Letters to the editor: Nuclear treaty, national deficit and a Post-Trump world
Nuclear treaty
As a 21-year-old citizen of the world, I’m here to report that Jan. 22, 2021, will be a day that goes down in history! On that day, the Treaty on the Prohibition of Nuclear Weapons enters into force.
On Jan. 22, 2021, in the 51 countries that have signed this treaty, everything to do with nuclear weapons will be illegal. Sadly, yet unsurprisingly, the United States, along with the other eight nuclear-armed nations, has not signed on.
The doomsday clock is set to 100 seconds to midnight. We’re the closest we’ve ever been, Cold War included, to nuclear annihilation. Instead of allowing this to discourage us, let this be a wakeup call. A wakeup call for those nine power-hungry countries. A wakeup call for all of us as citizens of this world.
Let us celebrate the Treaty this Friday. Let us celebrate the 51 countries that have signed on to lift the nuclear shadow that has loomed over the world for 75 years. And let us push U.S. leaders who have long said we have a special obligation to lead the way to nuclear abolition.
For more information visit www.icanw.org.
Ruby Stigers, Boise
National deficit
Consider a situation in which a teenager steals credit cards from a parent and goes on a massive spending spree, which maxes out all available credit. The parent ultimately finds out, admonishes his or her child, and demands that child pays off the balance, but a realization soon sets in. Given the child’s spending went undetected and he or she does not have the means to pay, the parent is now on the hook for that debt. This burden weighs on the parent’s mind, impacts his or her access to credit, and forces changes in spending. Replacing that aging roof, changing out those balding tires, and the family trip all need to be put on the back burner. These decisions create ripples throughout a local economy because proprietors who rely on that business to survive will have to wait. Considering the massive and growing national deficit, we are acting like the teenager in this scenario and running up a credit card for future offspring to pay back. Adjusting taxes, decreasing spending, and revamping social safety nets should all be on the table. Instead of perpetuating this generational theft, we need to get back to spending only what we take in.

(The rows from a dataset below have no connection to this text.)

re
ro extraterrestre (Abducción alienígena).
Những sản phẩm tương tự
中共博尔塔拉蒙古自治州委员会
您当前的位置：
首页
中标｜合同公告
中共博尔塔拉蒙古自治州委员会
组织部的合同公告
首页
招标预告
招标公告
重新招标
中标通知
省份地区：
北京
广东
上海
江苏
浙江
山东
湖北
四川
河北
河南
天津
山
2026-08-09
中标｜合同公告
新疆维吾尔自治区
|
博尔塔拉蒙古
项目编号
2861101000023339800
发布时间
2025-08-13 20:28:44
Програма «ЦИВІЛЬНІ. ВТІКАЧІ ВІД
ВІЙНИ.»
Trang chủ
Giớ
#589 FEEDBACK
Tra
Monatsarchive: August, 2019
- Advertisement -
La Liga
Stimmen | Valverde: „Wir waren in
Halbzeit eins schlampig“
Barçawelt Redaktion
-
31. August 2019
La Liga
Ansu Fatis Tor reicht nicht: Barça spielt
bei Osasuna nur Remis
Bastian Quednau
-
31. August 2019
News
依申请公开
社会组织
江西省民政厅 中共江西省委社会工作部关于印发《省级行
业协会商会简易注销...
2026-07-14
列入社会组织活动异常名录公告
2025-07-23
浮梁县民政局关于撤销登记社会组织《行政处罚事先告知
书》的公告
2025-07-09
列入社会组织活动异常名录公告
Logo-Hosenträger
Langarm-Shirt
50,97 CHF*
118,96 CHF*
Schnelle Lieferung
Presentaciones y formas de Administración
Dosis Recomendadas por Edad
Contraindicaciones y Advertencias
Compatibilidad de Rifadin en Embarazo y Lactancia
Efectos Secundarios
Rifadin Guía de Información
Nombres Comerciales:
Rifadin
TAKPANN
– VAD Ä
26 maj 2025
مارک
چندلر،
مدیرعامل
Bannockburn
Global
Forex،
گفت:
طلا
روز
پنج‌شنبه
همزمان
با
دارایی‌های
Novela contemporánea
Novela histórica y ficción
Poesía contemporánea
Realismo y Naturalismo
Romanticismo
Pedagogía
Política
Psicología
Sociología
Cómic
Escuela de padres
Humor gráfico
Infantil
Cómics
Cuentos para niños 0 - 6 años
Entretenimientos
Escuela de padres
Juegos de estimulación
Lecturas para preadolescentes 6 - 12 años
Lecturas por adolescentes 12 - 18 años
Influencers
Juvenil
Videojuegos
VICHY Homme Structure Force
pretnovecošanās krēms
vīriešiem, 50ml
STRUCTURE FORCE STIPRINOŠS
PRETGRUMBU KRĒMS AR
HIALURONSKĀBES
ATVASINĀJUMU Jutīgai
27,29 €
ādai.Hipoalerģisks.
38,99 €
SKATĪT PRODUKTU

Douglas O’Coyne Jr., Meridian
Post-Trump world
I would dispute much in Lee Edward’s column in last Sunday’s Statesman, such as listing the confirmation of three Supreme Court Justices as among the “great things” “conservatives have achieved” when that achievement was founded on Mitch McConnell’s stunningly cynical manipulation of the judicial confirmation process. And then there is what Mr. Edwards sees as the Republican Party’s commitment to “the priceless principle of ordered liberty” – which appeared next to a photo of rioters assaulting the Capitol in the name of the Republican president, and above a photo of Idaho Rep. Russ Fulcher joining an effort to erase something as indispensable to “ordered liberty” as the result of a national election. But I was especially struck by Mr. Edward’s painfully obvious reluctance to include Donald Trump among the inspirational GOP leaders he names, despite Mr. Trump having comprehensively remade the GOP in his own image. Mr. Edwards mentions the President only once, in his column’s headline: “The Challenge for Conservatives in the Post-Trump World” – as if he not so secretly wished Mr. Trump was already in conservatives’ rearview mirror like a stretch of bad road, thankfully left behind and not to be traveled again.